Harding calls this new version of the book a ‘facsimile edition.’ But what exactly does this mean? It seems to imply that this edition exactly replicates Talbot’s original publication, The Pencil of Nature from 1844-46. If so, that implication is deceptive. For a start, Talbot issued his publication in six parts, not as a single, complete book. Each part came with a paper wrapper, printed in black and red ink. There are slight differences between these wrappers. The NMM’s version simply reproduces the version issued with Part 1, as if it was a single cover. The pages that follow have been printed a salmon pink colour, uneven in tone from page to page and often appearing to be faded around the edges, as if this new book is exactly mimicking some particular ancient tome, light damage and all. It’s an odd affectation, given that the image reproductions (printed flat on the page rather than tipped in, and a little too pink in tone) are all close to perfect in appearance. They look like that because they have been reproduced from loose prints in the NMM’s collection that were never issued as part of The Pencil of Nature (there is no surviving original copy of The Pencil that does not have some significant fading of its images).

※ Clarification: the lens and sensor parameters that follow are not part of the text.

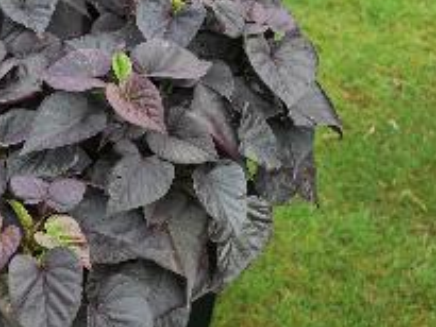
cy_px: 113
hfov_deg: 23.8
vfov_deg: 18.6
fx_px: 996
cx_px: 19
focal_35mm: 79
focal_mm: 28
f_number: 5.6
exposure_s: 1/60
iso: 200
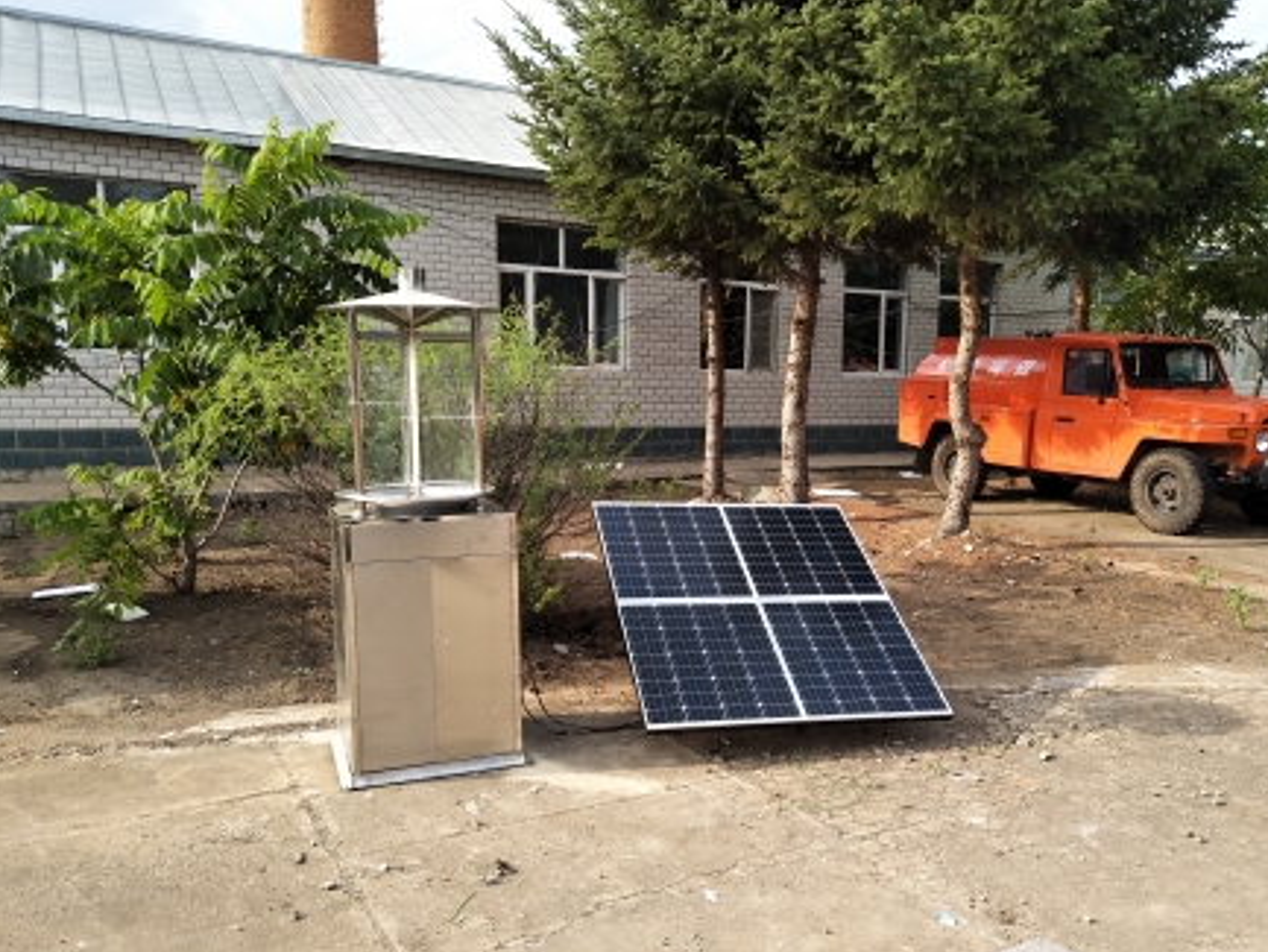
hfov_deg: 59.7
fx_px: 1099
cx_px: 717
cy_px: 523
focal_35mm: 30
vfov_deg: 46.8
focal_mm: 3.88
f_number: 2
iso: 50
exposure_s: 1/536
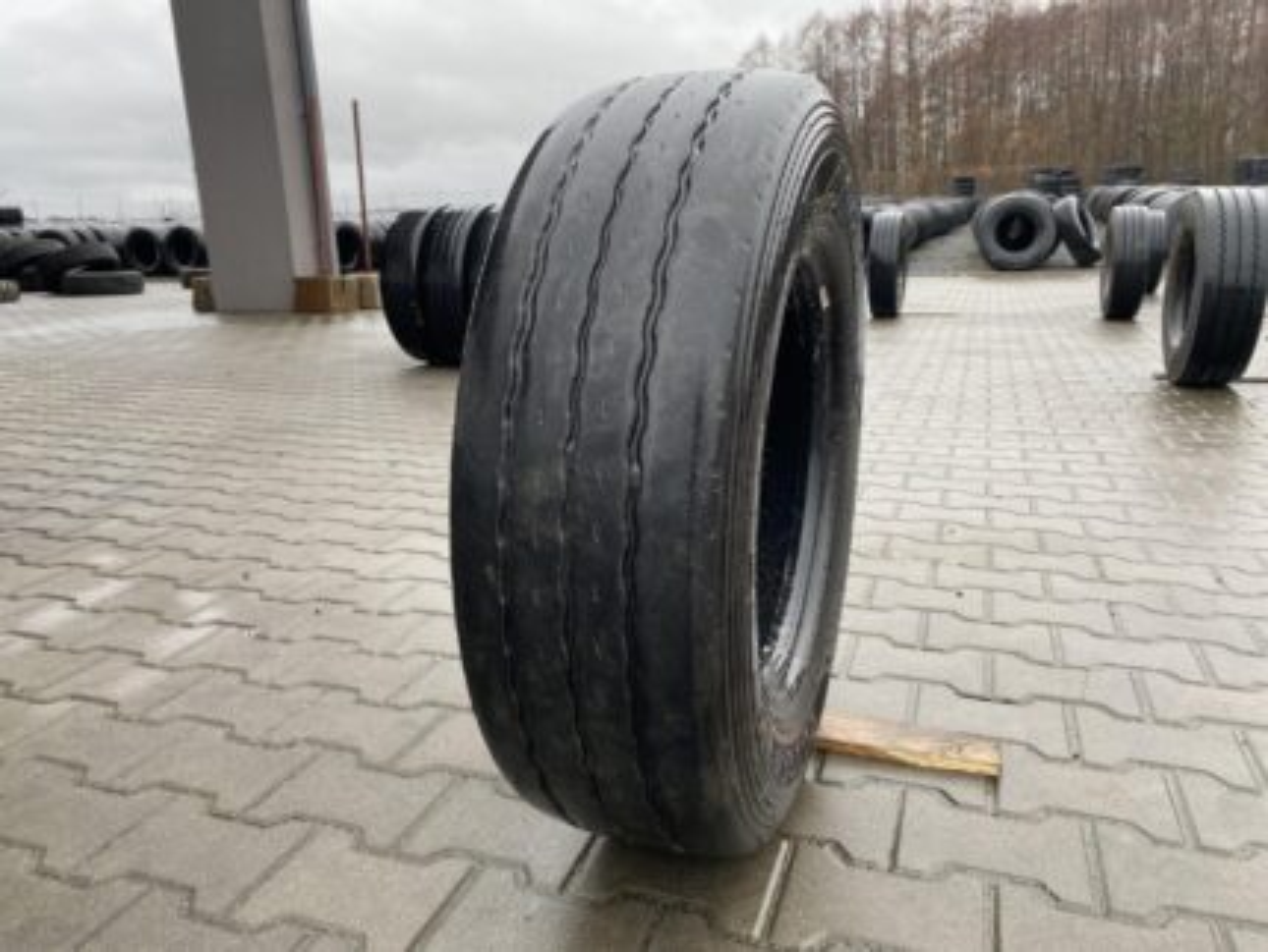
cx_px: 634
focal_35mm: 26
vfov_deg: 53.1
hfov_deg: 67.3
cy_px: 476
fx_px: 953
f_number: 1.8
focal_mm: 4.25
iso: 40
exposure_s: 1/122
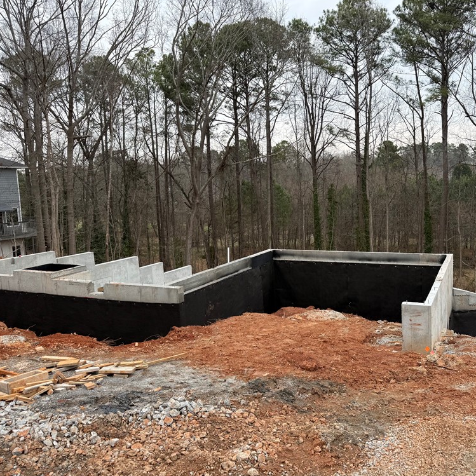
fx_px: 451
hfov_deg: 55.2
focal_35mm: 29
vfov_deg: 55.6
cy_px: 235
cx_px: 287
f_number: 1.78
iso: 80
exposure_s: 1/665
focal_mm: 6.76
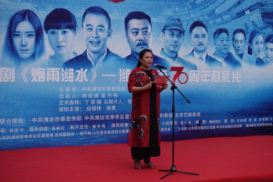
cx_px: 139
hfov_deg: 27.7
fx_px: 553
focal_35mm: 73
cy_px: 88
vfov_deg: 18.7
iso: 200
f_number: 5
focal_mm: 25.7
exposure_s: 1/320
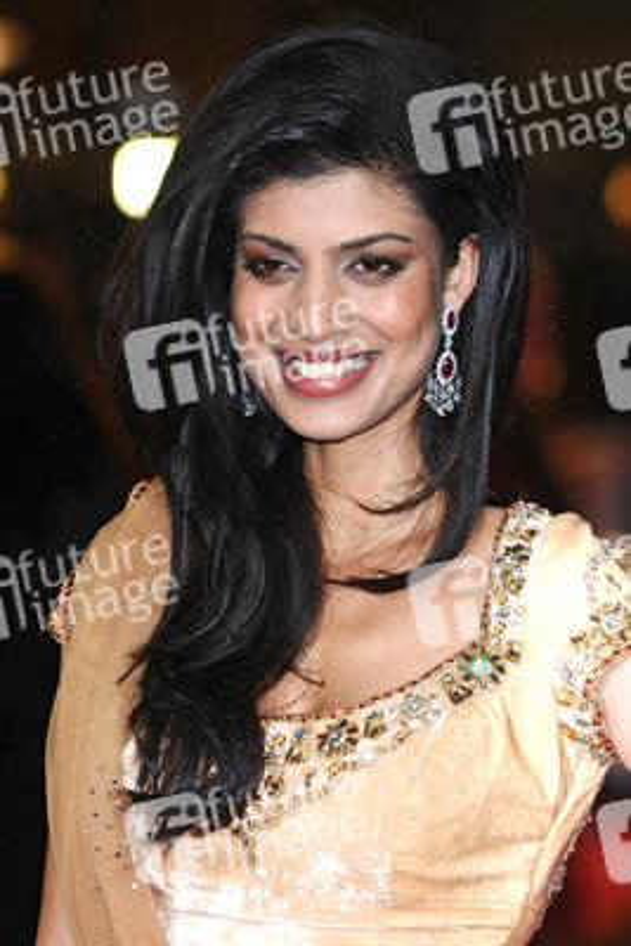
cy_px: 473
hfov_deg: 5.6
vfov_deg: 8.3
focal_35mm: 248
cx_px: 316
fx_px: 6501
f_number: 4.5
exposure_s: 1/200
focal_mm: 165
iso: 320
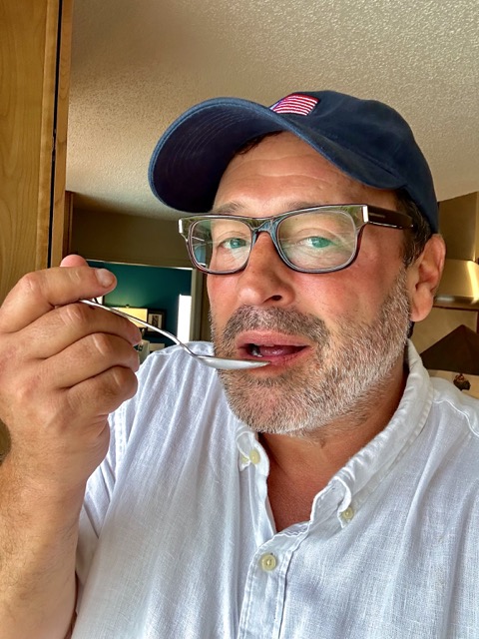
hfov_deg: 46.8
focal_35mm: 30
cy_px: 320
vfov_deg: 60.0
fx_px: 554
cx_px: 240
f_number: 1.9
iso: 80
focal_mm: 2.69
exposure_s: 1/60
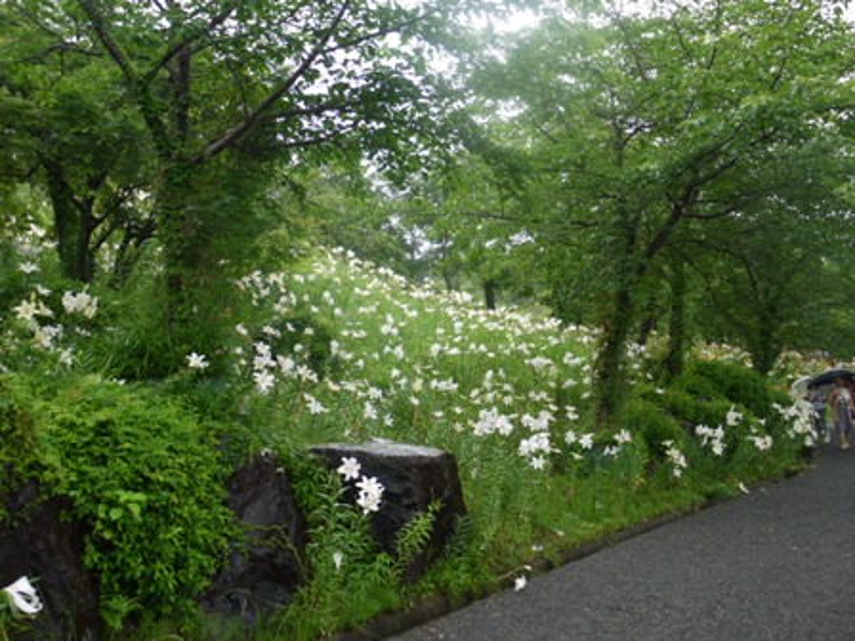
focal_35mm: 32
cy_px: 320
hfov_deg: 56.8
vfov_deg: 44.2
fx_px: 790
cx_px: 428
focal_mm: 16
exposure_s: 1/100
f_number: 4
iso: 100
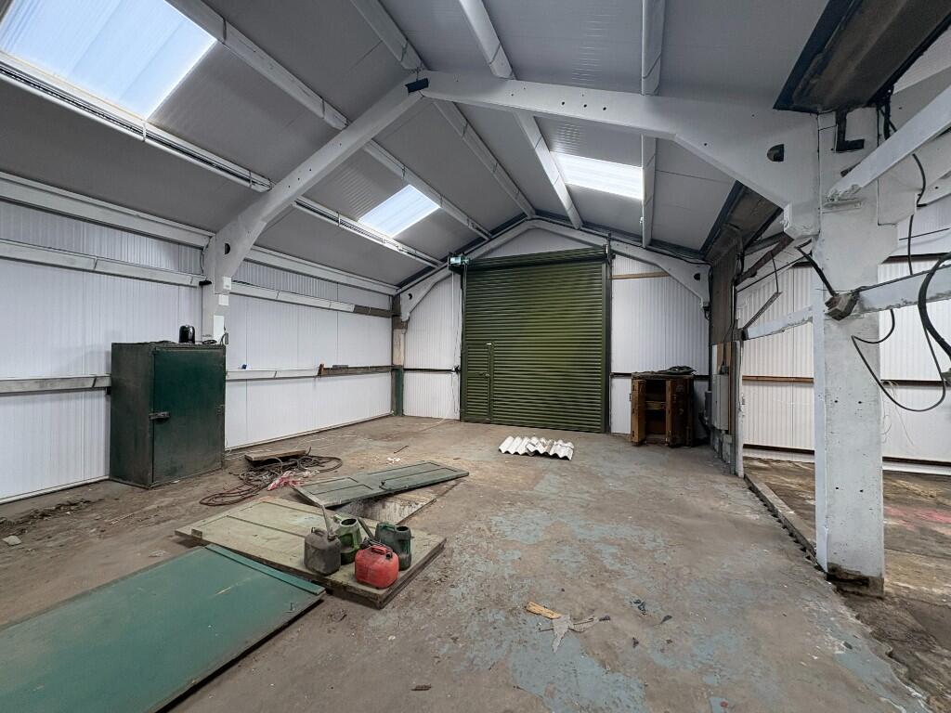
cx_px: 476
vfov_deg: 85.7
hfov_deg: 102.1
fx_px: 385
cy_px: 356
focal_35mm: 14
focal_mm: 2.22
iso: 125
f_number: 2.2
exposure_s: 1/130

In short, this book is an idealized version of Talbot’s original scheme, not a replica of his actual publication. Moreover, for some inexplicable reason the publisher of this version has chosen to enlarge Talbot’s pages, so that the cover wrapper is about 8% larger than the original, while The Open Door, perhaps Talbot’s best known image from The Pencil, is about 10% larger than it should be. All in all, then, this is a pretty sloppy approximation of The Pencil of Nature, posing as something much more than that. Despite these shortcomings, this reprint is a reminder of the sheer ambition of Talbot’s publication, which was a carefully calibrated promotion of the utility of photography as a means of book illustration. Virtually every picture book since then can trace its ancestry back to this one. Hopefully, the renewed availability of The Pencil of Nature will now generate some substantial discussion about its significance, for the history of photography but also for the course of modern life.